Палач исполнил это не без страха.
— Посмотрите, — говорил Иоос, показывая свои белые ноги, — разве это раздвоенные копыта, как бывает у дьявола? Что до моей бледности, то разве среди вас нет таких же бледных, как и я? Я вижу троих таких. Не я грешник, а эта подлая ведьма и ее дочка, злая клеветница. Откуда деньги, которые она дала Гильберту, откуда эти червонцы? Не дьявол ли платил ей за то, что она обвиняет и предает смерти знатных и невинных людей. Это у них обеих надо спросить, кто задушил во дворе собаку, кто достал в стене колодца деньги, а потом бежал, оставив пустой дыру, конечно, чтоб скрыть где-нибудь в другом месте украденное золото. Вдова Сооткин мне не доверялась и не знала меня совсем, а им она верила и видела их каждый день. Это они похитили достояние императора.

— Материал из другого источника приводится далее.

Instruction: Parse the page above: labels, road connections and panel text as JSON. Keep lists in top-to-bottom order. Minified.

Писарь записал, и судья сказал Катлине:
— Женщина, можешь ты что-нибудь сказать в свою защиту?
Катлина, смотря на Иооса Даммана, нежно сказала:
— Пора кричать орлу! У меня рука Гильберта, Ганс, дорогой мой. Они говорят, что ты вернешь мне семьсот червонцев. Уберите огонь, уберите огонь! — закричала она. — Пить! Пить! Голова горит. Господь с ангелами едят на небесах яблочки.
И она лишилась чувств.
— Отвяжите ее, — сказал судья.
Палач с помощниками развязали Катлину. И все видели, как она шатается на своих ногах, раздувшихся от того, что палач слишком сильно стянул их.

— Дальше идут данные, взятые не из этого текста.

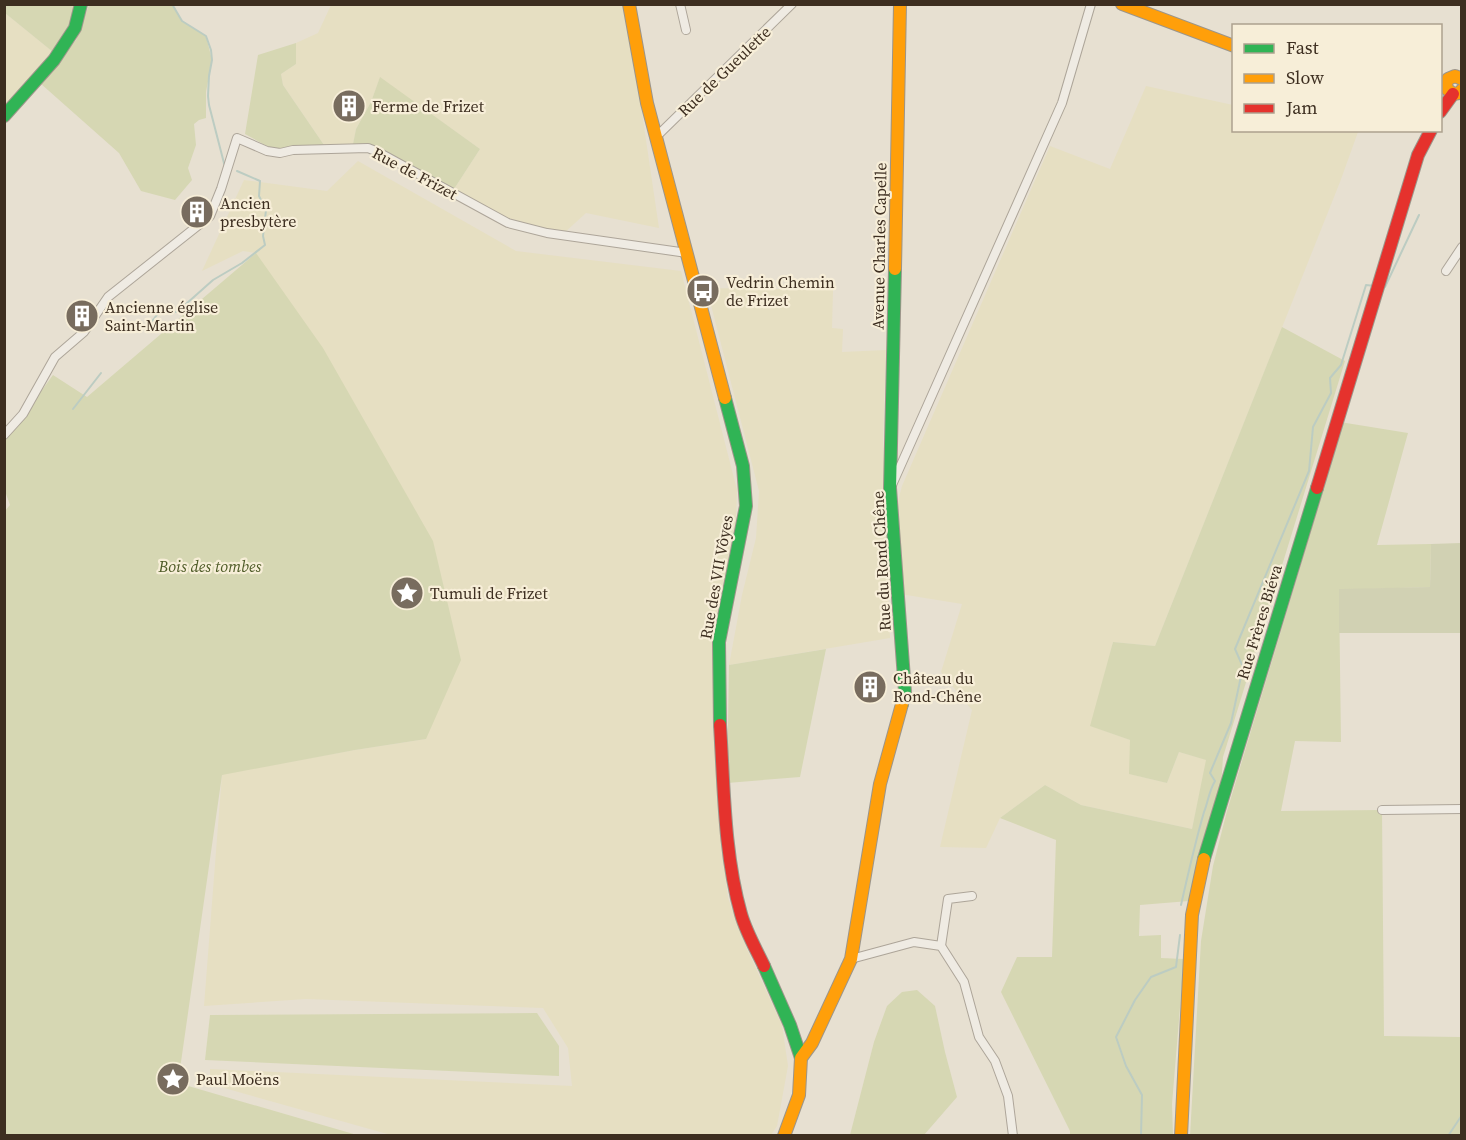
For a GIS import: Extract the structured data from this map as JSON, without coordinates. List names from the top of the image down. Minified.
{"streets":{"street":["Rue de Gueulette","Rue de Frizet","Avenue Charles Capelle","Rue du Rond Chêne","Rue des VII Vôyes","Rue Frères Biéva"]},"crossings":[["Rue de Gueulette","Rue des VII Vôyes"],["Rue de Frizet","Rue des VII Vôyes"],["Avenue Charles Capelle","Rue du Rond Chêne"],["Rue du Rond Chêne","Rue des VII Vôyes"]],"parks":["Bois des tombes"],"places":{"building":["Ferme de Frizet","Ancien presbytère","Ancienne église Saint-Martin","Château du Rond-Chêne"],"bus stop":["Vedrin Chemin de Frizet"],"place":["Tumuli de Frizet","Paul Moëns"]},"legend":["Fast","Slow","Jam"]}
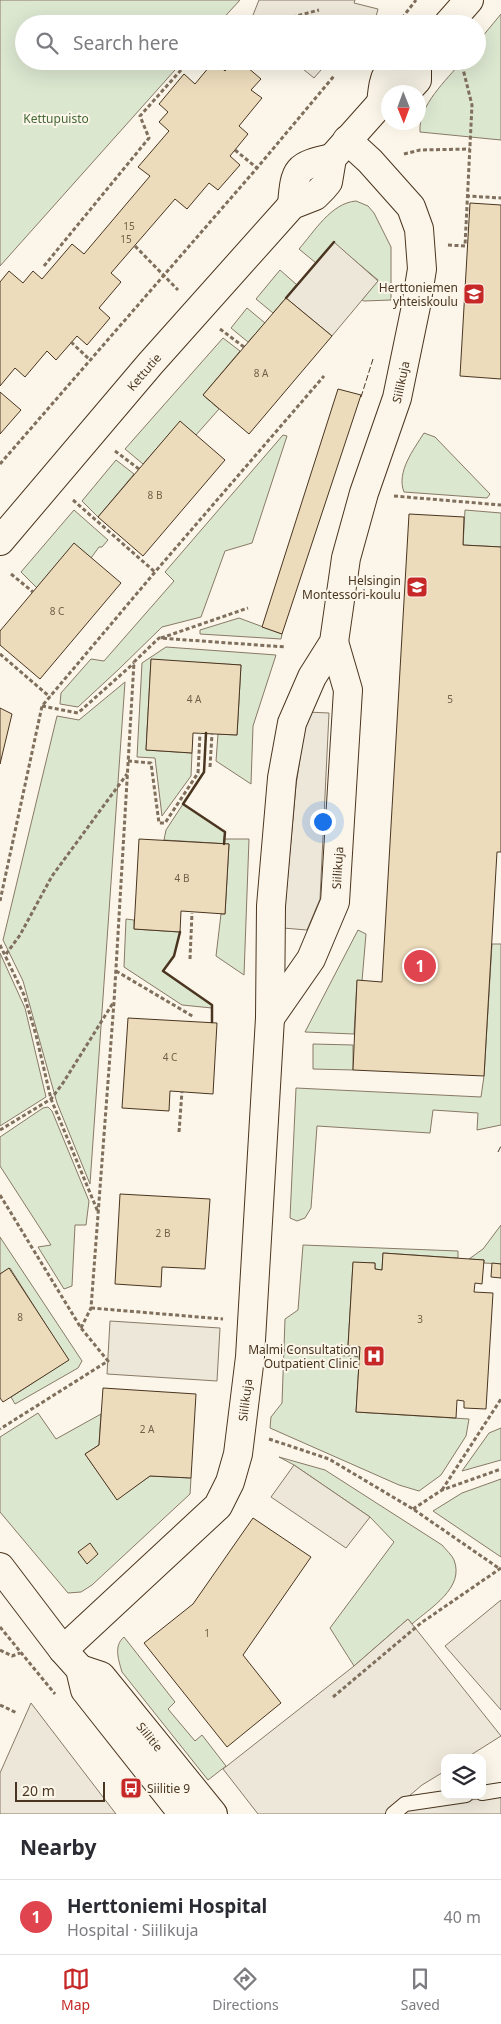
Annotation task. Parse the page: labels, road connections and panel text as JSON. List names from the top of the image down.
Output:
{
  "streets": {
    "street": ["Kettutie", "Siilikuja", "Siilitie"]
  },
  "crossings": [
    ["Kettutie", "Siilikuja"],
    ["Siilikuja", "Siilitie"]
  ],
  "parks": ["Kettupuisto"],
  "places": {
    "school or university": ["Herttoniemen yhteiskoulu", "Helsingin Montessori-koulu"],
    "hospital": ["Malmi Consultation Outpatient Clinic"],
    "bus stop": ["Siilitie 9"]
  },
  "house_numbers": [
    "15",
    "15",
    "8 A",
    "8 B",
    "8 C",
    "4 A",
    "5",
    "4 B",
    "4 C",
    "2 B",
    "8",
    "3",
    "2 A",
    "1"
  ],
  "scale_bar": "20 m",
  "north": "bottom",
  "page": {
    "search": "Search here",
    "pins": "1",
    "scale": "20 m",
    "heading": "Nearby",
    "list": [
      {
        "mark": "1",
        "name": "Herttoniemi Hospital",
        "note": "Hospital · Siilikuja",
        "value": "40 m"
      }
    ],
    "nav": ["Map", "Directions", "Saved"]
  }
}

— Дайте ей напиться, — сказал судья.
Ей подали холодной воды, которую она жадно проглотила, стиснув стакан зубами, как держит кость собака, не выпуская ее. Затем ей дали еще воды, и она хотела было поднести ее Иоосу Дамману, но палач вырвал у ней из рук стакан. И она упала, уснув свинцовым сном.

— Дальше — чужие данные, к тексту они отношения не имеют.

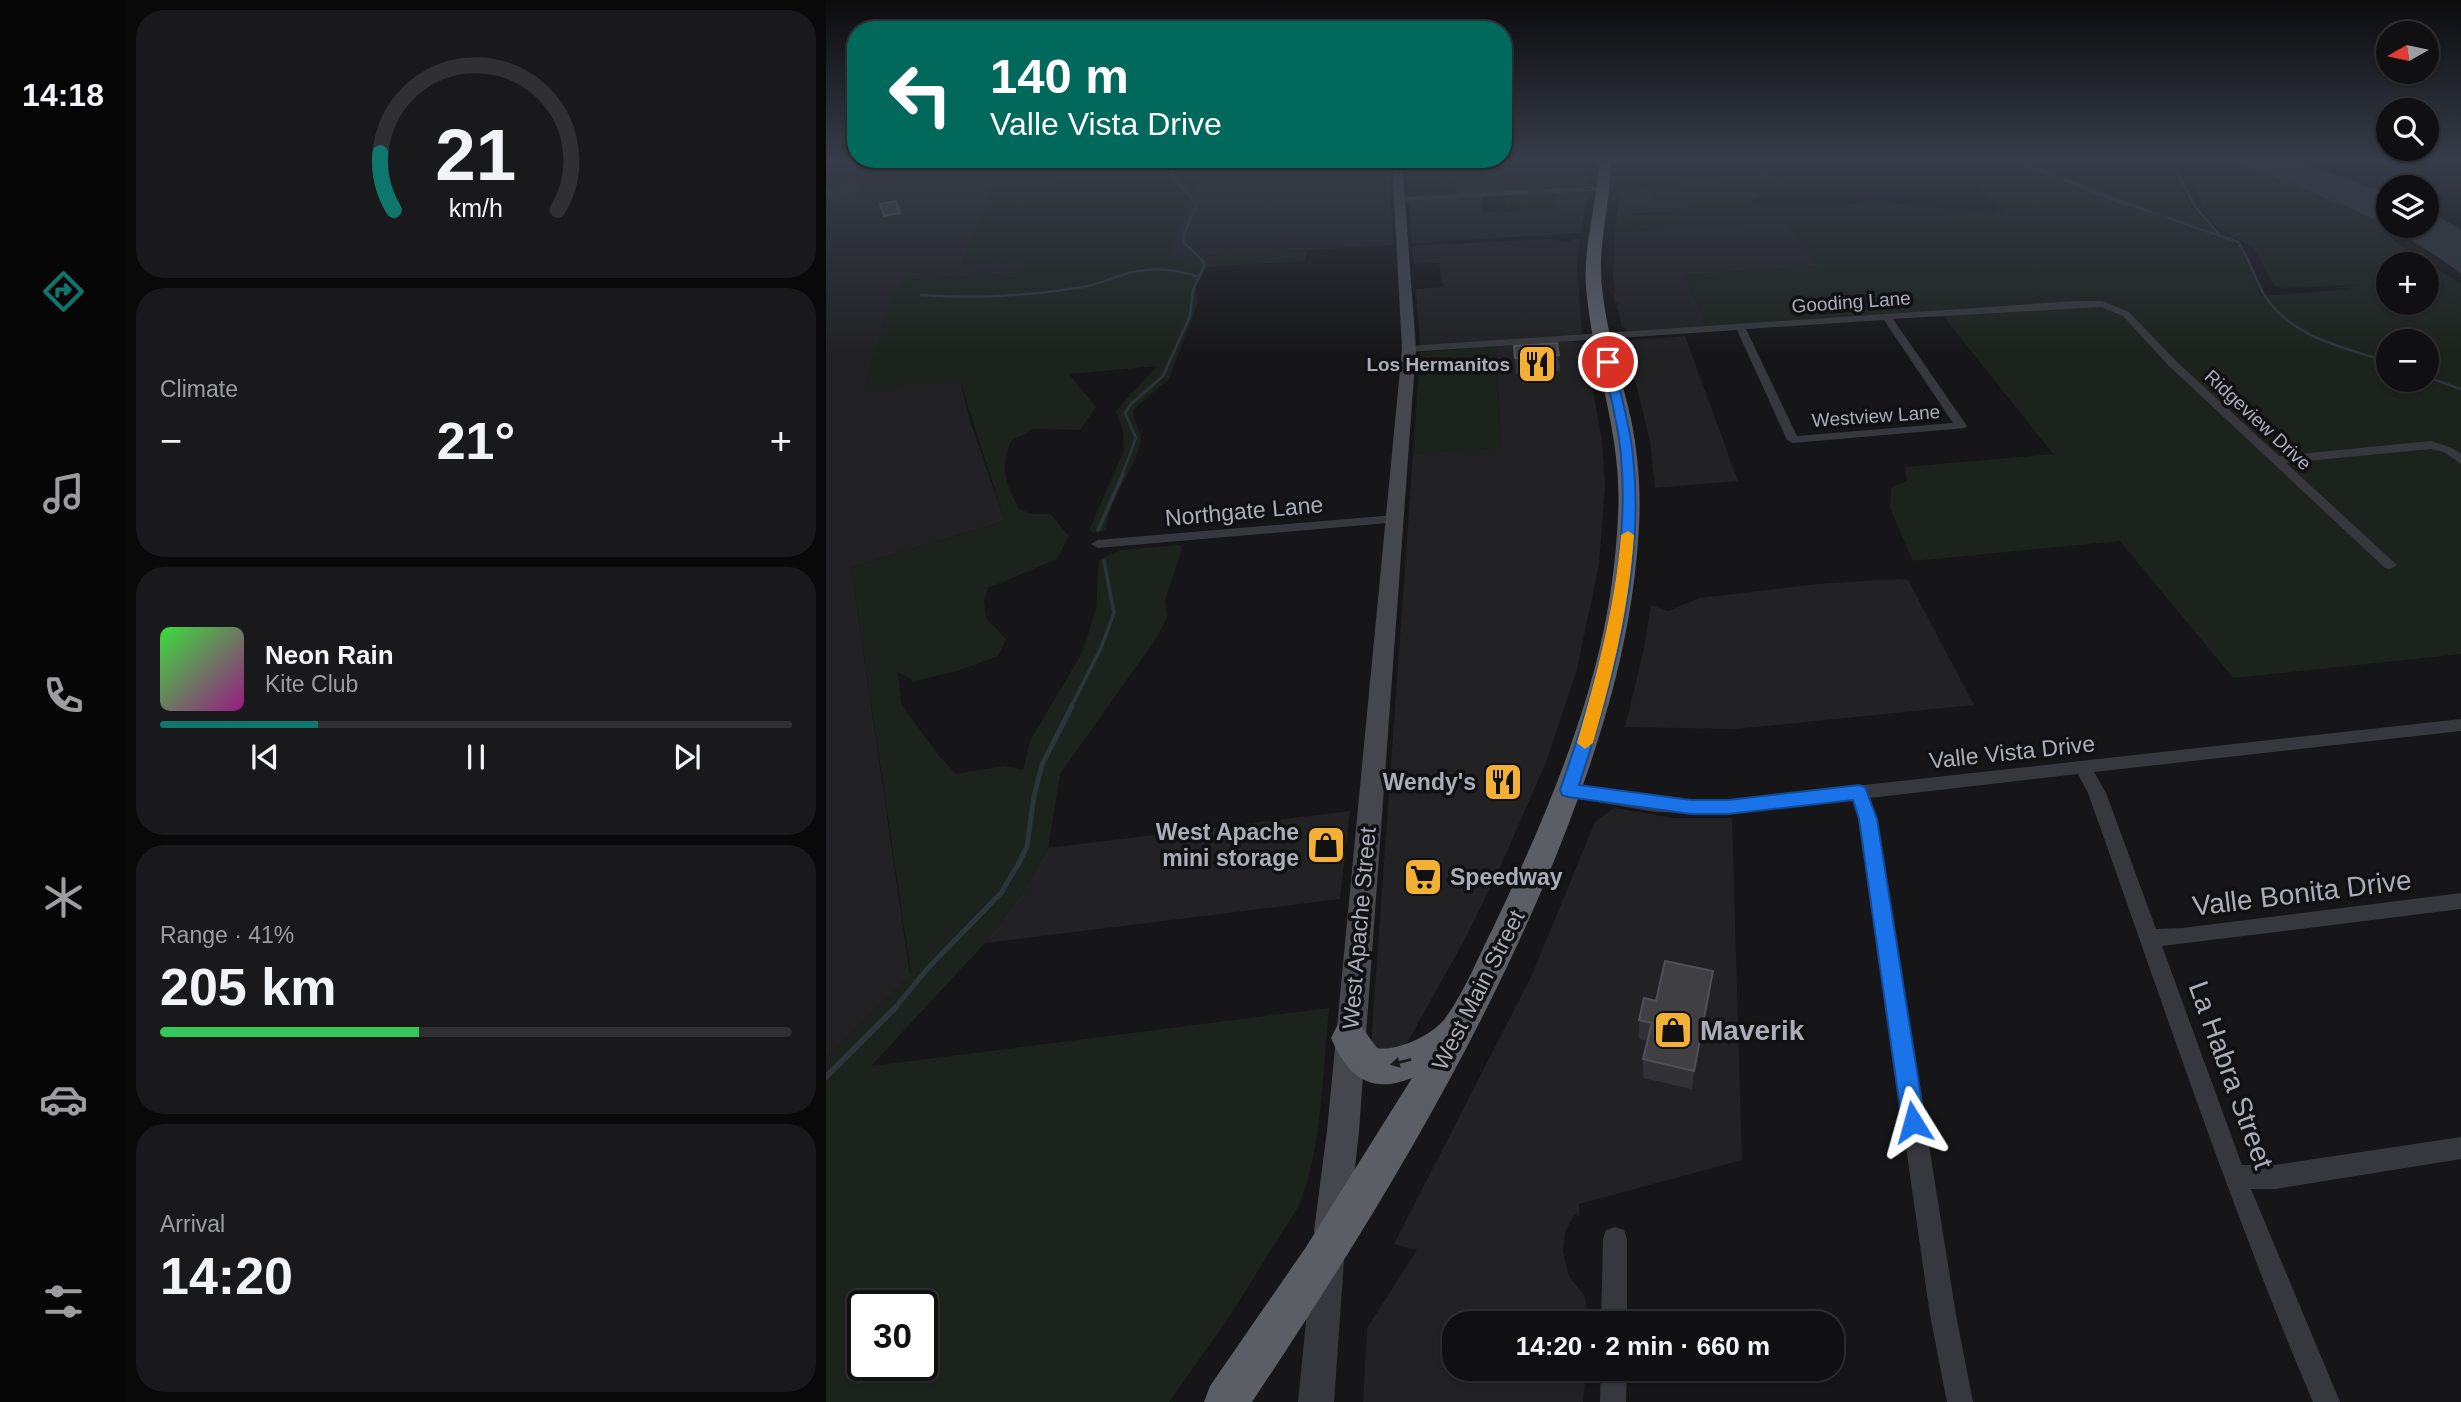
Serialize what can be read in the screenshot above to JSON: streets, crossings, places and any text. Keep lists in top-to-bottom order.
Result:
{
  "streets": {
    "highway": ["West Main Street"],
    "main road": ["West Apache Street"],
    "street": [
      "Gooding Lane",
      "Westview Lane",
      "Ridgeview Drive",
      "Northgate Lane",
      "Valle Vista Drive",
      "Valle Bonita Drive",
      "La Habra Street"
    ]
  },
  "crossings": [
    ["Gooding Lane", "Westview Lane"],
    ["Gooding Lane", "Ridgeview Drive"],
    ["Gooding Lane", "West Apache Street"],
    ["Gooding Lane", "West Main Street"],
    ["Northgate Lane", "West Apache Street"],
    ["Valle Vista Drive", "West Main Street"],
    ["Valle Vista Drive", "La Habra Street"],
    ["Valle Bonita Drive", "La Habra Street"],
    ["West Apache Street", "West Main Street"]
  ],
  "places": {
    "restaurant": ["Los Hermanitos", "Wendy's"],
    "shop": ["West Apache mini storage", "Maverik"],
    "supermarket": ["Speedway"]
  },
  "north": "left",
  "page": {
    "tabs": "14:18",
    "map_buttons": ["+", "−"],
    "turn": ["140 m", "Valle Vista Drive"],
    "tile": [
      "Climate",
      ["Range · 41%", "205 km"],
      ["Arrival", "14:20"]
    ],
    "heat": ["−", "21°", "+"],
    "song": ["Neon Rain", "Kite Club"],
    "limit": "30",
    "trip": "14:20 · 2 min · 660 m",
    "gauge": ["21", "km/h"]
  }
}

— Я тоже хочу пить и спать! — яростно закричал Иоос Дамман. — Почему вы даете ей пить? Почему вы ей позволяете спать?
— Она слаба, она женщина, она безумна, — ответил судья.
— Ее безумие — притворство, — сказал Иоос Дамман, — она ведьма. Я хочу пить, я хочу спать!
И он закрыл глаза, но подручные палача стали бить его по лицу.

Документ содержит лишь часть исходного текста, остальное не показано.